== Segment start ==
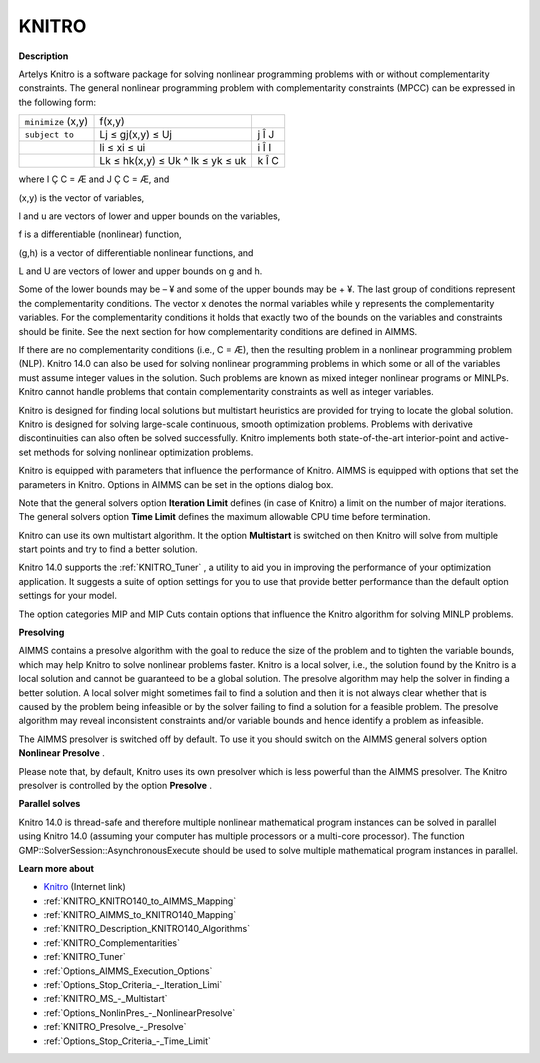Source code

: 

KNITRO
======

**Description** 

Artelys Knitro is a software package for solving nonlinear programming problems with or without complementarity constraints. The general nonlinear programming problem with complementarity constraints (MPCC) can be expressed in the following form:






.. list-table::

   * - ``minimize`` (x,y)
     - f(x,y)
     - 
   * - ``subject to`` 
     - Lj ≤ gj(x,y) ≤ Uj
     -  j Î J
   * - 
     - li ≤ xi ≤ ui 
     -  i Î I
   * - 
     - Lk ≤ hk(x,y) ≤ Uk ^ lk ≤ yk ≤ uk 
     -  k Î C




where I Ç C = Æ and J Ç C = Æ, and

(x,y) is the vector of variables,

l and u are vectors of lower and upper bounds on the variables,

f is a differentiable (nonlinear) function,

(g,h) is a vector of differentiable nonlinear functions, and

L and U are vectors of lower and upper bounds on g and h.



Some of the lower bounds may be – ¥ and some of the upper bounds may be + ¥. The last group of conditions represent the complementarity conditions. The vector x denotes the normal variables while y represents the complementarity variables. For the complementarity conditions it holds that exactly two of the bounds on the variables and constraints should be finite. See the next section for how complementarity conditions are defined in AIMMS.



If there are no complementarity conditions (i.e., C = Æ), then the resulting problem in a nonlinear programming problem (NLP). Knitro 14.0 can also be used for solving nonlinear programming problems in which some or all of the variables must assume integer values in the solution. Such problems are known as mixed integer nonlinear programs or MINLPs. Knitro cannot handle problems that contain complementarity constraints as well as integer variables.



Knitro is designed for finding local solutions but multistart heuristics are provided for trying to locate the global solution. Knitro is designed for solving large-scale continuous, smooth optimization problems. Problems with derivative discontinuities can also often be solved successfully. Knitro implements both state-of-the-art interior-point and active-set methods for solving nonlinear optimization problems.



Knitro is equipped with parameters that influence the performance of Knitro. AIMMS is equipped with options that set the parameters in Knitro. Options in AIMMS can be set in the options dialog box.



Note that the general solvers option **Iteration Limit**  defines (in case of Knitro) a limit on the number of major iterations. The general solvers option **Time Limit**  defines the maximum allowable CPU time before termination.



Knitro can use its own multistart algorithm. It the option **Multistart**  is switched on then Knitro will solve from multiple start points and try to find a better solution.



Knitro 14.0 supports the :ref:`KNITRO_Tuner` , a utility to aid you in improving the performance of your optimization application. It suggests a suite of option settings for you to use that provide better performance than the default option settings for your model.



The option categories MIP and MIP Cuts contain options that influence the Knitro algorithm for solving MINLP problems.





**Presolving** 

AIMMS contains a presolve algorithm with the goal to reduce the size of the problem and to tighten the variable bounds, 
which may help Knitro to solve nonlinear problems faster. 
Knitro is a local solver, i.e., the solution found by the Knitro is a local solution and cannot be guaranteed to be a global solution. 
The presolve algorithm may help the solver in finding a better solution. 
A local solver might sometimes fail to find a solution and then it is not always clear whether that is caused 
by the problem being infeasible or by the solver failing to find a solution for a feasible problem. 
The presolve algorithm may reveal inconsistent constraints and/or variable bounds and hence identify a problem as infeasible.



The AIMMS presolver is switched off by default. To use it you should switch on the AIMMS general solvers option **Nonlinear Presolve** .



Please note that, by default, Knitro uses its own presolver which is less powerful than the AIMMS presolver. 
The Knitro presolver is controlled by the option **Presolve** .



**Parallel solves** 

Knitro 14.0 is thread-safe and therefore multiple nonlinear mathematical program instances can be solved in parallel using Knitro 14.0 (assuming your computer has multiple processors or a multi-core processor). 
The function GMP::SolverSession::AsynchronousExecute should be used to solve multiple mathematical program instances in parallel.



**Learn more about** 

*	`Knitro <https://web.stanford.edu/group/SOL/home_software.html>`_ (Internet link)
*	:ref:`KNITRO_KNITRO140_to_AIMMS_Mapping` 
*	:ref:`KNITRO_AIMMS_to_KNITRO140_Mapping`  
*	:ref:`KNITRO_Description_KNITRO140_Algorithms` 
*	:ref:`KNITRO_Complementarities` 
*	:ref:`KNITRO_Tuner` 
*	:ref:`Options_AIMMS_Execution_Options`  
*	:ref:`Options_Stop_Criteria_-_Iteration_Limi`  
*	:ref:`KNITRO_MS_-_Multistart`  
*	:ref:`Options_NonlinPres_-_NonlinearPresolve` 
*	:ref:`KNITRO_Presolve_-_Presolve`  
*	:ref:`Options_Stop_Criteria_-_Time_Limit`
== Segment end ==
== Segment start ==
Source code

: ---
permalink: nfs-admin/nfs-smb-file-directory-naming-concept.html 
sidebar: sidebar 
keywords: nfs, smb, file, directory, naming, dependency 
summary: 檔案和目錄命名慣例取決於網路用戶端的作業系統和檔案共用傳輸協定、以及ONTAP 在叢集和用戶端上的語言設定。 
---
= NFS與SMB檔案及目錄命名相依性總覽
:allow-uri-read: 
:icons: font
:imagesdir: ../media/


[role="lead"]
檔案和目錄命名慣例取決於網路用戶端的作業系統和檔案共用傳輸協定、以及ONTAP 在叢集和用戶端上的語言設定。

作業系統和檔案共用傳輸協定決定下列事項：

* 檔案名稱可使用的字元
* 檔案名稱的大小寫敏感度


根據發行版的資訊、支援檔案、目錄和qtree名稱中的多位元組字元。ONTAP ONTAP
== Segment end ==
== Segment start ==
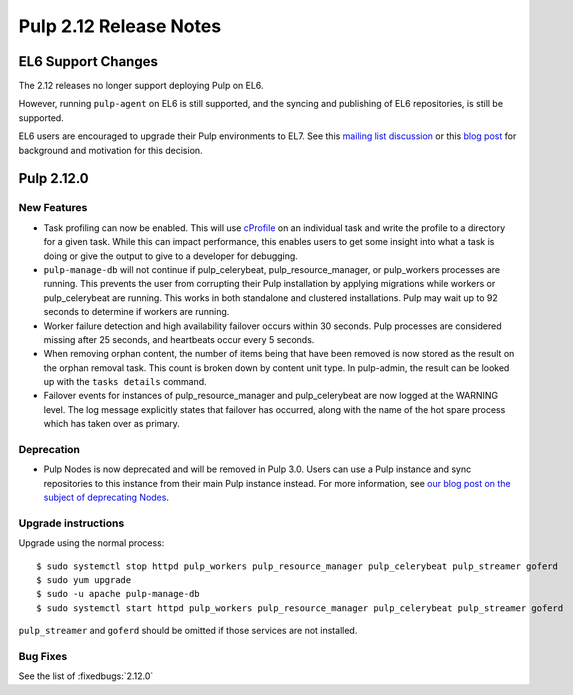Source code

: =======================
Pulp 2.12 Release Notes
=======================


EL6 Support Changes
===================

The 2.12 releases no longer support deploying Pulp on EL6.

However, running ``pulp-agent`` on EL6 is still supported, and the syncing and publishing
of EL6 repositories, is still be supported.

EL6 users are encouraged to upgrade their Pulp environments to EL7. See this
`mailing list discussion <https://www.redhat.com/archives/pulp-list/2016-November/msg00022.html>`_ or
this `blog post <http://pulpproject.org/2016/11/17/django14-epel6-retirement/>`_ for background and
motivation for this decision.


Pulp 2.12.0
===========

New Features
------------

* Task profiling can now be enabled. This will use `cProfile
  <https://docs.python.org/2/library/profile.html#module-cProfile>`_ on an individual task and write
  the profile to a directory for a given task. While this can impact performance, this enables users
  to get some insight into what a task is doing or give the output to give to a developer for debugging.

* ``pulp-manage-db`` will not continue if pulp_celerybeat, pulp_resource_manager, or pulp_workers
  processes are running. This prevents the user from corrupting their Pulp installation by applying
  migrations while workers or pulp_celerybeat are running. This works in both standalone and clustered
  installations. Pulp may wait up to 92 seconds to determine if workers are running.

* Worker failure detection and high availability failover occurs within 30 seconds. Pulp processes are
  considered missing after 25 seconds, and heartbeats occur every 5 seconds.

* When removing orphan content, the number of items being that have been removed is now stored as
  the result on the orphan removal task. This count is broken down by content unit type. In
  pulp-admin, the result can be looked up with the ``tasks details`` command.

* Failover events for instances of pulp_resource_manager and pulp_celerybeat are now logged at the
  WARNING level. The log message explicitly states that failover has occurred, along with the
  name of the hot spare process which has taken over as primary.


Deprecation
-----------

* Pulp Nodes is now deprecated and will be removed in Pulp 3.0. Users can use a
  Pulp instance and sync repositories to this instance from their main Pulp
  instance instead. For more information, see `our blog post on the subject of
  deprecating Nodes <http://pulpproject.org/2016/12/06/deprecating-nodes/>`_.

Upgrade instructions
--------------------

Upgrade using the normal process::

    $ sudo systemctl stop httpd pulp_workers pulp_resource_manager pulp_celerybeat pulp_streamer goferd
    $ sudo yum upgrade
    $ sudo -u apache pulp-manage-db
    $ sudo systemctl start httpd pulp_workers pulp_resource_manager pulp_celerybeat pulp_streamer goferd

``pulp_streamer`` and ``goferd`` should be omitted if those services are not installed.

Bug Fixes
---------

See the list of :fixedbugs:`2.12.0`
== Segment end ==
Problem description ▸
All lines in the data above from the one with "migrations while workers" through the one with "Pulp processes are" must be repeated exactly, and no others.

Answer section ▸
  migrations while workers or pulp_celerybeat are running. This works in both standalone and clustered
  installations. Pulp may wait up to 92 seconds to determine if workers are running.

* Worker failure detection and high availability failover occurs within 30 seconds. Pulp processes are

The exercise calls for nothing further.